◆ How to complete this task ◆
The response should hold each line from the entries below where "heritage" is found.

(Beginning of Data extracts)

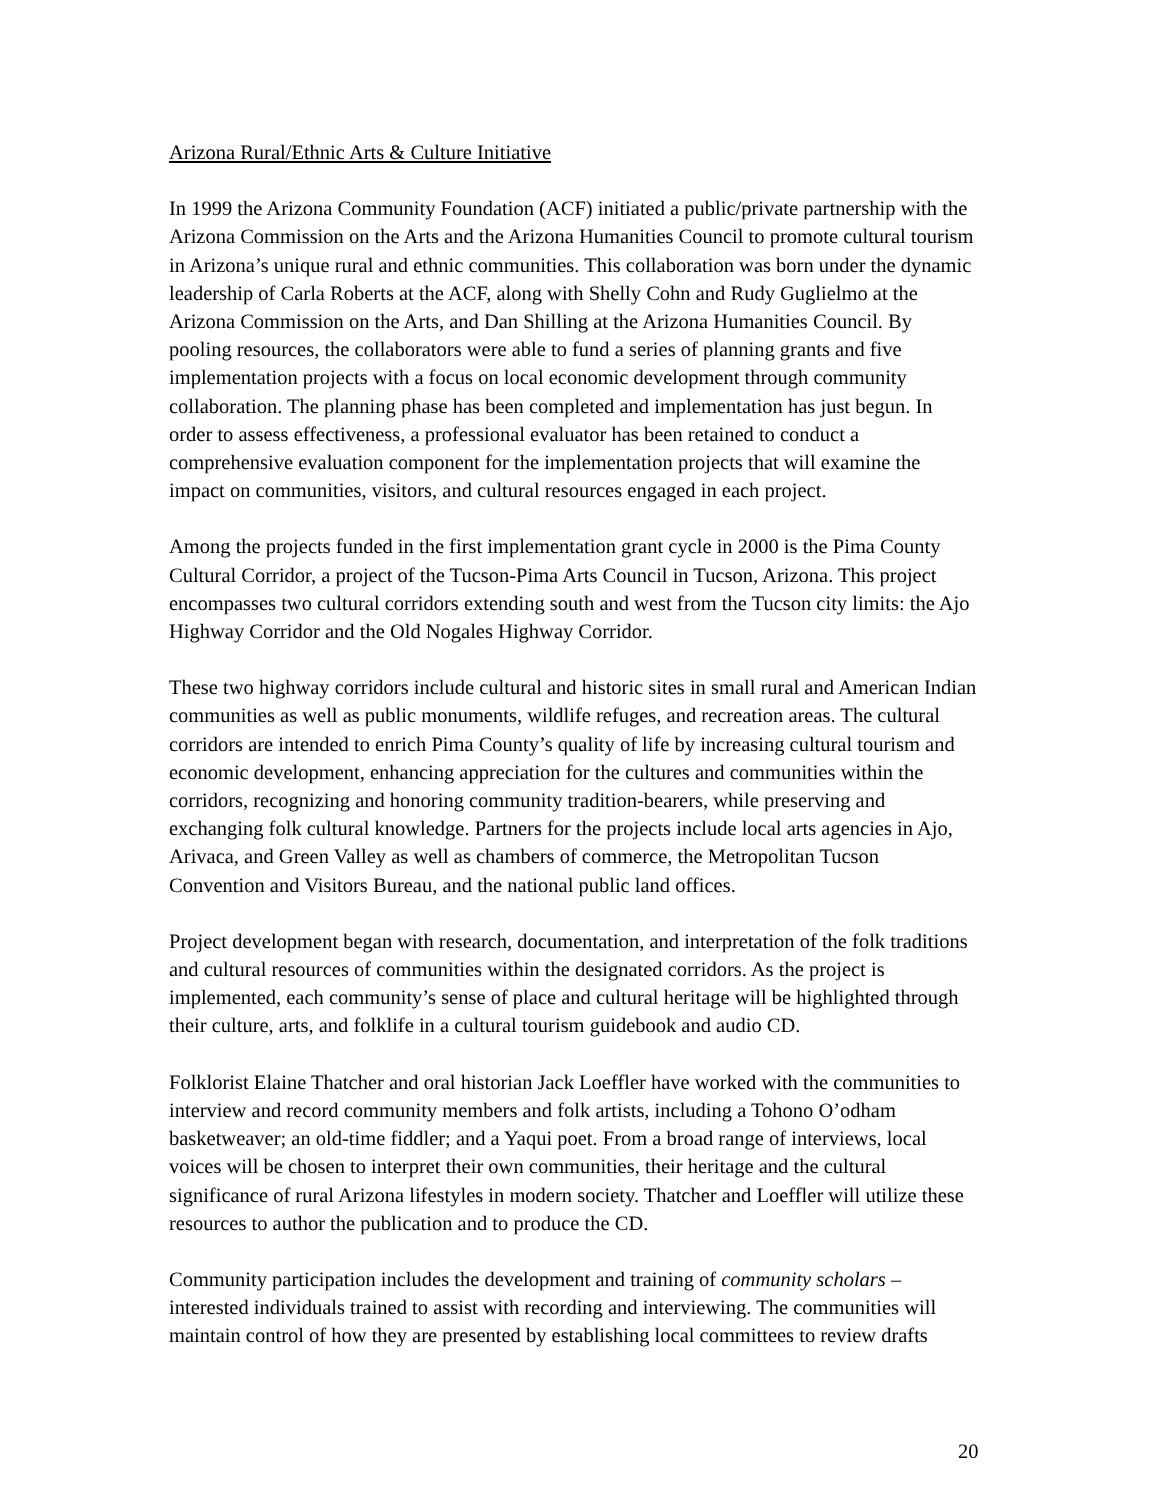Arizona Rural/Ethnic Arts & Culture Initiative
In 1999 the Arizona Community Foundation (ACF) initiated a public/private partnership with the Arizona Commission on the Arts and the Arizona Humanities Council to promote cultural tourism in Arizona’s unique rural and ethnic communities. This collaboration was born under the dynamic leadership of Carla Roberts at the ACF, along with Shelly Cohn and Rudy Guglielmo at the Arizona Commission on the Arts, and Dan Shilling at the Arizona Humanities Council. By pooling resources, the collaborators were able to fund a series of planning grants and five implementation projects with a focus on local economic development through community collaboration. The planning phase has been completed and implementation has just begun. In order to assess effectiveness, a professional evaluator has been retained to conduct a comprehensive evaluation component for the implementation projects that will examine the impact on communities, visitors, and cultural resources engaged in each project.
Among the projects funded in the first implementation grant cycle in 2000 is the Pima County Cultural Corridor, a project of the Tucson-Pima Arts Council in Tucson, Arizona. This project encompasses two cultural corridors extending south and west from the Tucson city limits: the Ajo Highway Corridor and the Old Nogales Highway Corridor.
These two highway corridors include cultural and historic sites in small rural and American Indian communities as well as public monuments, wildlife refuges, and recreation areas. The cultural corridors are intended to enrich Pima County’s quality of life by increasing cultural tourism and economic development, enhancing appreciation for the cultures and communities within the corridors, recognizing and honoring community tradition-bearers, while preserving and exchanging folk cultural knowledge. Partners for the projects include local arts agencies in Ajo, Arivaca, and Green Valley as well as chambers of commerce, the Metropolitan Tucson Convention and Visitors Bureau, and the national public land offices.
Project development began with research, documentation, and interpretation of the folk traditions and cultural resources of communities within the designated corridors. As the project is implemented, each community’s sense of place and cultural heritage will be highlighted through their culture, arts, and folklife in a cultural tourism guidebook and audio CD.
Folklorist Elaine Thatcher and oral historian Jack Loeffler have worked with the communities to interview and record community members and folk artists, including a Tohono O’odham basketweaver; an old-time fiddler; and a Yaqui poet. From a broad range of interviews, local voices will be chosen to interpret their own communities, their heritage and the cultural significance of rural Arizona lifestyles in modern society. Thatcher and Loeffler will utilize these resources to author the publication and to produce the CD.
Community participation includes the development and training of community scholars – interested individuals trained to assist with recording and interviewing. The communities will maintain control of how they are presented by establishing local committees to review drafts
20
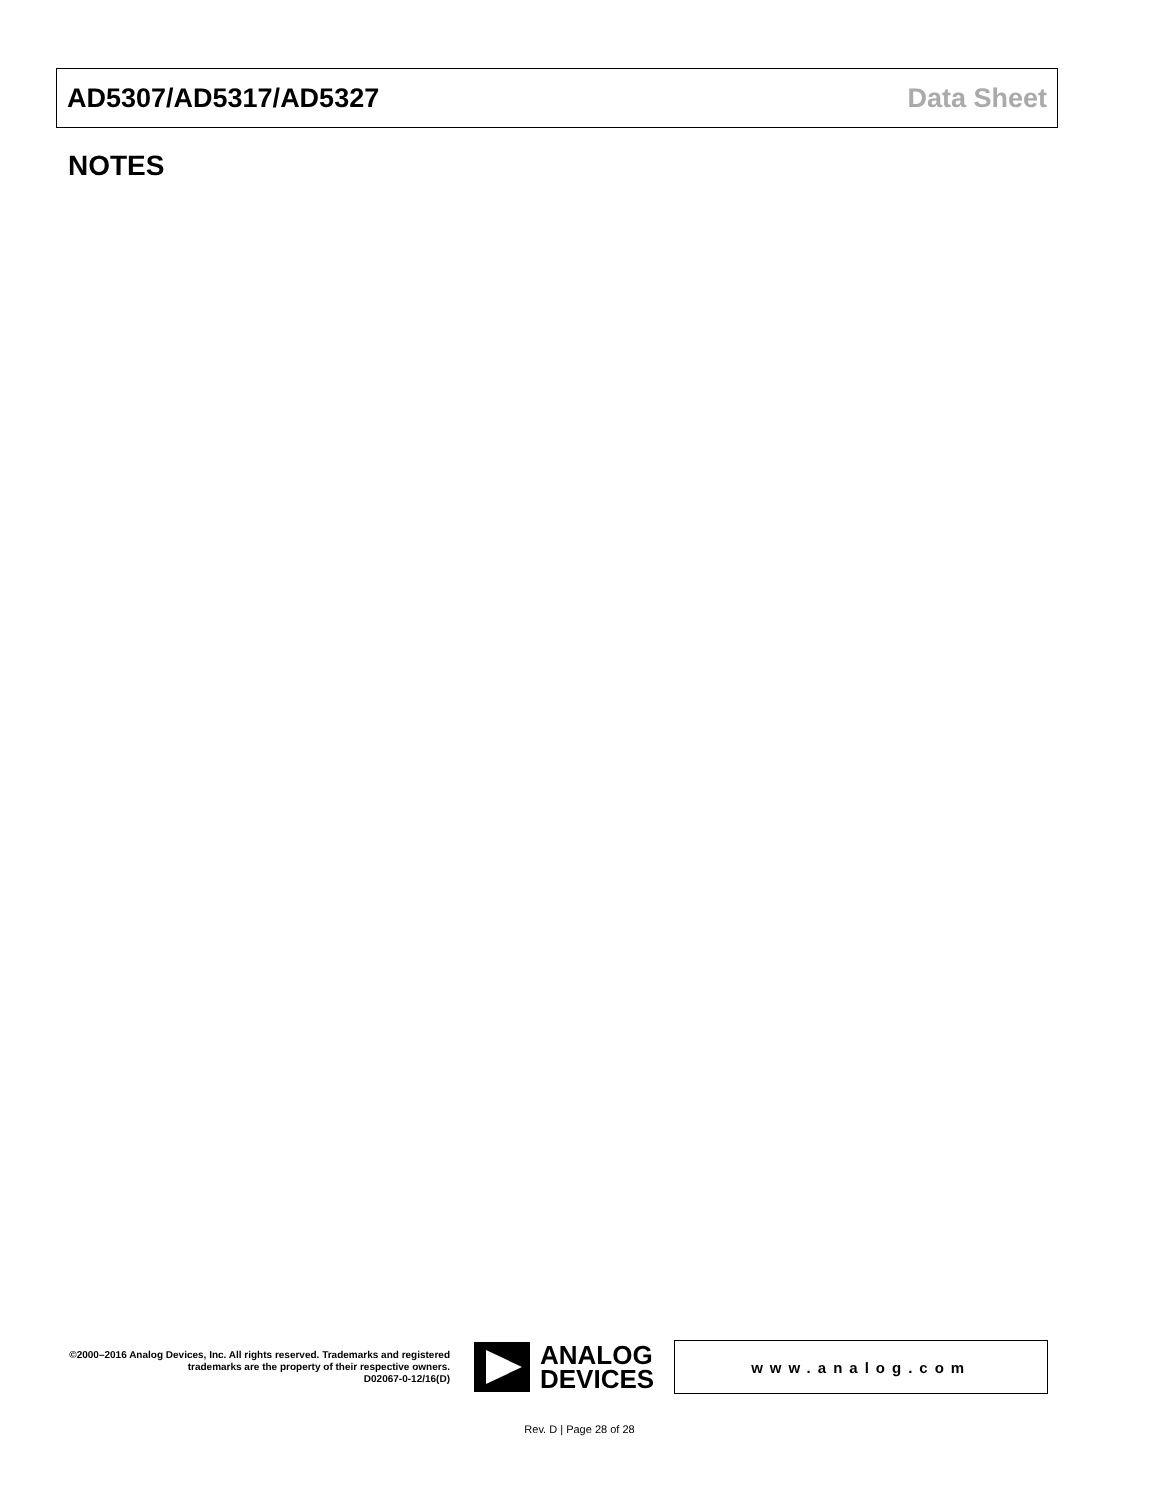AD5307/AD5317/AD5327 Data Sheet
NOTES
©2000–2016 Analog Devices, Inc. All rights reserved. Trademarks and registered trademarks are the property of their respective owners.
D02067-0-12/16(D)
ANALOG
DEVICES
www.analog.com
Rev. D | Page 28 of 28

(End of Data extracts)

◆ Task response ◆
Project development began with research, documentation, and interpretation of the folk traditions and cultural resources of communities within the designated corridors. As the project is implemented, each community’s sense of place and cultural heritage will be highlighted through their culture, arts, and folklife in a cultural tourism guidebook and audio CD.
Folklorist Elaine Thatcher and oral historian Jack Loeffler have worked with the communities to interview and record community members and folk artists, including a Tohono O’odham basketweaver; an old-time fiddler; and a Yaqui poet. From a broad range of interviews, local voices will be chosen to interpret their own communities, their heritage and the cultural significance of rural Arizona lifestyles in modern society. Thatcher and Loeffler will utilize these resources to author the publication and to produce the CD.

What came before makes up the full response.